[Extracted page text data]
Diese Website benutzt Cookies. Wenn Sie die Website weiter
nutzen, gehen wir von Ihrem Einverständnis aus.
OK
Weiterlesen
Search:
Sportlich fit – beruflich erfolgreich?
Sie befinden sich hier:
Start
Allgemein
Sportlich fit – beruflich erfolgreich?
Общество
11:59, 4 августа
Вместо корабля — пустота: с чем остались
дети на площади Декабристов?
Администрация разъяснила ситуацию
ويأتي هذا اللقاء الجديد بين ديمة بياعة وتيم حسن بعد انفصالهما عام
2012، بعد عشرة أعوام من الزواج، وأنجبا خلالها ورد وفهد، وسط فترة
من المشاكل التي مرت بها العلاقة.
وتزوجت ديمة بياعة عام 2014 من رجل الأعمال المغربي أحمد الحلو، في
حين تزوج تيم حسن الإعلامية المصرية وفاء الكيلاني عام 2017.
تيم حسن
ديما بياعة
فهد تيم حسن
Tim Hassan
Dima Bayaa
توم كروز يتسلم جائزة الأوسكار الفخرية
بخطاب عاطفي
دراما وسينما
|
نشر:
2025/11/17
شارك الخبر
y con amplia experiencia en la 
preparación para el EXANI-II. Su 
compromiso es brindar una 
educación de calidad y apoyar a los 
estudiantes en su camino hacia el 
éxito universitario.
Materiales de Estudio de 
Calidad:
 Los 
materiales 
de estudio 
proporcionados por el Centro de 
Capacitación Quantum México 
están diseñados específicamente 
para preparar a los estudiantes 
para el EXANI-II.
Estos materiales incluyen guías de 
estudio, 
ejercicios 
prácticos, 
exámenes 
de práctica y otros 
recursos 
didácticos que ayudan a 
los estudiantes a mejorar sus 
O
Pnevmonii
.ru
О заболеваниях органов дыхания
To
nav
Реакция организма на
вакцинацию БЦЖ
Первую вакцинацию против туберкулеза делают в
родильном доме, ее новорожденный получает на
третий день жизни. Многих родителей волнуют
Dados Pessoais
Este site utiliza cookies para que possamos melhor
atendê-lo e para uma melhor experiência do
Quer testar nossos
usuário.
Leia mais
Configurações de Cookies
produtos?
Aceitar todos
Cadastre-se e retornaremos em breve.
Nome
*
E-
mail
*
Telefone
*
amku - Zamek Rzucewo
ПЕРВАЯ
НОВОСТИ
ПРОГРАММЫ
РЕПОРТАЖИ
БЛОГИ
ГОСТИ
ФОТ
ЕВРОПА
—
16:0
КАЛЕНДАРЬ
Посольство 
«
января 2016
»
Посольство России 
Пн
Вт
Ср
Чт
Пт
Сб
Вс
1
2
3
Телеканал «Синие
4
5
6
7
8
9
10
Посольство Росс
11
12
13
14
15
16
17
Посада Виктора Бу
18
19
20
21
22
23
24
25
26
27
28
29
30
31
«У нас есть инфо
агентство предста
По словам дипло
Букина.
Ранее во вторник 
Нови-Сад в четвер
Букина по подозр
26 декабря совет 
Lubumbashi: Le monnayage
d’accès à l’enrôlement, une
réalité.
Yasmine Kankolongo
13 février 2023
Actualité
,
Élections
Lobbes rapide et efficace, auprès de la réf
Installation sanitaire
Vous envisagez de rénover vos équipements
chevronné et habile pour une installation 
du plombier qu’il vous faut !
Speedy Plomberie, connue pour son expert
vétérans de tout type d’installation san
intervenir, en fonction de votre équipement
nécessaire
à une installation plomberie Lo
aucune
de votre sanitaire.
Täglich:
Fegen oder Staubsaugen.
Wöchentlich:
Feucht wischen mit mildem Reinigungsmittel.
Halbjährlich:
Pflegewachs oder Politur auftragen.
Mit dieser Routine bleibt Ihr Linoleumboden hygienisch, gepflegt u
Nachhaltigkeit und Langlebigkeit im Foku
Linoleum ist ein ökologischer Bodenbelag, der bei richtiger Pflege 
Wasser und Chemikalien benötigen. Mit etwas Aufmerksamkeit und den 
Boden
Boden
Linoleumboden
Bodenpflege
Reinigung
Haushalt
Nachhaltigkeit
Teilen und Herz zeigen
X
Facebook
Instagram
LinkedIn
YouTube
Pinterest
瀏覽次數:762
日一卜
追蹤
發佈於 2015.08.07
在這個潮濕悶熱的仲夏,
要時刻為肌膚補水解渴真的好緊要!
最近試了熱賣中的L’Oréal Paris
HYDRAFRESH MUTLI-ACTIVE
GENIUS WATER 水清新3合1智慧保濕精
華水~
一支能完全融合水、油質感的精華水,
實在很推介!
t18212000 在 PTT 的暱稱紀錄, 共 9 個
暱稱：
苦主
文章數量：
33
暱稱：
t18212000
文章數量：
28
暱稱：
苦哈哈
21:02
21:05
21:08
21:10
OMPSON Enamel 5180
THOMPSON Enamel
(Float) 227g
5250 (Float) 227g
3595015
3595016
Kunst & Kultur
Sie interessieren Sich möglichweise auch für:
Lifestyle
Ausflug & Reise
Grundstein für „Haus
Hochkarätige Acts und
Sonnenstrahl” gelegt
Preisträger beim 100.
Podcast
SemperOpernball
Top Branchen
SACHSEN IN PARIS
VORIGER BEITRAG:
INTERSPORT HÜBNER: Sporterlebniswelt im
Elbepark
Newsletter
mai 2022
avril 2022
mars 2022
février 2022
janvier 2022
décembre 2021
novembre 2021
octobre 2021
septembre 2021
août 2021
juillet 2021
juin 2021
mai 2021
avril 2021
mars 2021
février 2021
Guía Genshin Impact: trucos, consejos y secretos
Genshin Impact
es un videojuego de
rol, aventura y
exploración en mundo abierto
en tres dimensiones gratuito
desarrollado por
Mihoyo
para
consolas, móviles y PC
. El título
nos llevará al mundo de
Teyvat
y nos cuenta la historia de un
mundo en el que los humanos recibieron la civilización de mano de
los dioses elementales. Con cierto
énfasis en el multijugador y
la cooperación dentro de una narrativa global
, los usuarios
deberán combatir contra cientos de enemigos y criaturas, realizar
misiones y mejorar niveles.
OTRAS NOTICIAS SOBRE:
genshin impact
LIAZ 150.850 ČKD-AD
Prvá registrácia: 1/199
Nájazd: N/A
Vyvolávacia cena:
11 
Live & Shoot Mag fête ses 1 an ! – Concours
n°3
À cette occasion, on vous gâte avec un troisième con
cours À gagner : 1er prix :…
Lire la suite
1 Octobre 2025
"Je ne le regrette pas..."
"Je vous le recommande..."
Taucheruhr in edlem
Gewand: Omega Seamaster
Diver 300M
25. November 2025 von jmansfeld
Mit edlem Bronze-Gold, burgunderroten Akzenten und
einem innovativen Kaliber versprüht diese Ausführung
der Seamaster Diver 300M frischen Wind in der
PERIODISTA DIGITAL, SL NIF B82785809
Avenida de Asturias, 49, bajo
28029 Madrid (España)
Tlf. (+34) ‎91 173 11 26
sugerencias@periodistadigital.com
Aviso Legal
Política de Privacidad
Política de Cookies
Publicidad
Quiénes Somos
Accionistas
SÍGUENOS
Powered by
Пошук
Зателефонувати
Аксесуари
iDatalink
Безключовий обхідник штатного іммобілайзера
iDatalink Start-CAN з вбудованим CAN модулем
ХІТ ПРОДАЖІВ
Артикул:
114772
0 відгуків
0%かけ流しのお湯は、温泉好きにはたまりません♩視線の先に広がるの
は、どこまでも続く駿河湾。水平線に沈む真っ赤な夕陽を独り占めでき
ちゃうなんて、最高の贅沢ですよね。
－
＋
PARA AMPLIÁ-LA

> What you are asked to do: Each line above is to be set down again verbatim.

> Exercise result:
Diese Website benutzt Cookies. Wenn Sie die Website weiter
nutzen, gehen wir von Ihrem Einverständnis aus.
OK
Weiterlesen
Search:
Sportlich fit – beruflich erfolgreich?
Sie befinden sich hier:
Start
Allgemein
Sportlich fit – beruflich erfolgreich?
Общество
11:59, 4 августа
Вместо корабля — пустота: с чем остались
дети на площади Декабристов?
Администрация разъяснила ситуацию
ويأتي هذا اللقاء الجديد بين ديمة بياعة وتيم حسن بعد انفصالهما عام
2012، بعد عشرة أعوام من الزواج، وأنجبا خلالها ورد وفهد، وسط فترة
من المشاكل التي مرت بها العلاقة.
وتزوجت ديمة بياعة عام 2014 من رجل الأعمال المغربي أحمد الحلو، في
حين تزوج تيم حسن الإعلامية المصرية وفاء الكيلاني عام 2017.
تيم حسن
ديما بياعة
فهد تيم حسن
Tim Hassan
Dima Bayaa
توم كروز يتسلم جائزة الأوسكار الفخرية
بخطاب عاطفي
دراما وسينما
|
نشر:
2025/11/17
شارك الخبر
y con amplia experiencia en la 
preparación para el EXANI-II. Su 
compromiso es brindar una 
educación de calidad y apoyar a los 
estudiantes en su camino hacia el 
éxito universitario.
Materiales de Estudio de 
Calidad:
 Los 
materiales 
de estudio 
proporcionados por el Centro de 
Capacitación Quantum México 
están diseñados específicamente 
para preparar a los estudiantes 
para el EXANI-II.
Estos materiales incluyen guías de 
estudio, 
ejercicios 
prácticos, 
exámenes 
de práctica y otros 
recursos 
didácticos que ayudan a 
los estudiantes a mejorar sus 
O
Pnevmonii
.ru
О заболеваниях органов дыхания
To
nav
Реакция организма на
вакцинацию БЦЖ
Первую вакцинацию против туберкулеза делают в
родильном доме, ее новорожденный получает на
третий день жизни. Многих родителей волнуют
Dados Pessoais
Este site utiliza cookies para que possamos melhor
atendê-lo e para uma melhor experiência do
Quer testar nossos
usuário.
Leia mais
Configurações de Cookies
produtos?
Aceitar todos
Cadastre-se e retornaremos em breve.
Nome
*
E-
mail
*
Telefone
*
amku - Zamek Rzucewo
ПЕРВАЯ
НОВОСТИ
ПРОГРАММЫ
РЕПОРТАЖИ
БЛОГИ
ГОСТИ
ФОТ
ЕВРОПА
—
16:0
КАЛЕНДАРЬ
Посольство 
«
января 2016
»
Посольство России 
Пн
Вт
Ср
Чт
Пт
Сб
Вс
1
2
3
Телеканал «Синие
4
5
6
7
8
9
10
Посольство Росс
11
12
13
14
15
16
17
Посада Виктора Бу
18
19
20
21
22
23
24
25
26
27
28
29
30
31
«У нас есть инфо
агентство предста
По словам дипло
Букина.
Ранее во вторник 
Нови-Сад в четвер
Букина по подозр
26 декабря совет 
Lubumbashi: Le monnayage
d’accès à l’enrôlement, une
réalité.
Yasmine Kankolongo
13 février 2023
Actualité
,
Élections
Lobbes rapide et efficace, auprès de la réf
Installation sanitaire
Vous envisagez de rénover vos équipements
chevronné et habile pour une installation 
du plombier qu’il vous faut !
Speedy Plomberie, connue pour son expert
vétérans de tout type d’installation san
intervenir, en fonction de votre équipement
nécessaire
à une installation plomberie Lo
aucune
de votre sanitaire.
Täglich:
Fegen oder Staubsaugen.
Wöchentlich:
Feucht wischen mit mildem Reinigungsmittel.
Halbjährlich:
Pflegewachs oder Politur auftragen.
Mit dieser Routine bleibt Ihr Linoleumboden hygienisch, gepflegt u
Nachhaltigkeit und Langlebigkeit im Foku
Linoleum ist ein ökologischer Bodenbelag, der bei richtiger Pflege 
Wasser und Chemikalien benötigen. Mit etwas Aufmerksamkeit und den 
Boden
Boden
Linoleumboden
Bodenpflege
Reinigung
Haushalt
Nachhaltigkeit
Teilen und Herz zeigen
X
Facebook
Instagram
LinkedIn
YouTube
Pinterest
瀏覽次數:762
日一卜
追蹤
發佈於 2015.08.07
在這個潮濕悶熱的仲夏,
要時刻為肌膚補水解渴真的好緊要!
最近試了熱賣中的L’Oréal Paris
HYDRAFRESH MUTLI-ACTIVE
GENIUS WATER 水清新3合1智慧保濕精
華水~
一支能完全融合水、油質感的精華水,
實在很推介!
t18212000 在 PTT 的暱稱紀錄, 共 9 個
暱稱：
苦主
文章數量：
33
暱稱：
t18212000
文章數量：
28
暱稱：
苦哈哈
21:02
21:05
21:08
21:10
OMPSON Enamel 5180
THOMPSON Enamel
(Float) 227g
5250 (Float) 227g
3595015
3595016
Kunst & Kultur
Sie interessieren Sich möglichweise auch für:
Lifestyle
Ausflug & Reise
Grundstein für „Haus
Hochkarätige Acts und
Sonnenstrahl” gelegt
Preisträger beim 100.
Podcast
SemperOpernball
Top Branchen
SACHSEN IN PARIS
VORIGER BEITRAG:
INTERSPORT HÜBNER: Sporterlebniswelt im
Elbepark
Newsletter
mai 2022
avril 2022
mars 2022
février 2022
janvier 2022
décembre 2021
novembre 2021
octobre 2021
septembre 2021
août 2021
juillet 2021
juin 2021
mai 2021
avril 2021
mars 2021
février 2021
Guía Genshin Impact: trucos, consejos y secretos
Genshin Impact
es un videojuego de
rol, aventura y
exploración en mundo abierto
en tres dimensiones gratuito
desarrollado por
Mihoyo
para
consolas, móviles y PC
. El título
nos llevará al mundo de
Teyvat
y nos cuenta la historia de un
mundo en el que los humanos recibieron la civilización de mano de
los dioses elementales. Con cierto
énfasis en el multijugador y
la cooperación dentro de una narrativa global
, los usuarios
deberán combatir contra cientos de enemigos y criaturas, realizar
misiones y mejorar niveles.
OTRAS NOTICIAS SOBRE:
genshin impact
LIAZ 150.850 ČKD-AD
Prvá registrácia: 1/199
Nájazd: N/A
Vyvolávacia cena:
11 
Live & Shoot Mag fête ses 1 an ! – Concours
n°3
À cette occasion, on vous gâte avec un troisième con
cours À gagner : 1er prix :…
Lire la suite
1 Octobre 2025
"Je ne le regrette pas..."
"Je vous le recommande..."
Taucheruhr in edlem
Gewand: Omega Seamaster
Diver 300M
25. November 2025 von jmansfeld
Mit edlem Bronze-Gold, burgunderroten Akzenten und
einem innovativen Kaliber versprüht diese Ausführung
der Seamaster Diver 300M frischen Wind in der
PERIODISTA DIGITAL, SL NIF B82785809
Avenida de Asturias, 49, bajo
28029 Madrid (España)
Tlf. (+34) ‎91 173 11 26
sugerencias@periodistadigital.com
Aviso Legal
Política de Privacidad
Política de Cookies
Publicidad
Quiénes Somos
Accionistas
SÍGUENOS
Powered by
Пошук
Зателефонувати
Аксесуари
iDatalink
Безключовий обхідник штатного іммобілайзера
iDatalink Start-CAN з вбудованим CAN модулем
ХІТ ПРОДАЖІВ
Артикул:
114772
0 відгуків
0%かけ流しのお湯は、温泉好きにはたまりません♩視線の先に広がるの
は、どこまでも続く駿河湾。水平線に沈む真っ赤な夕陽を独り占めでき
ちゃうなんて、最高の贅沢ですよね。
－
＋
PARA AMPLIÁ-LA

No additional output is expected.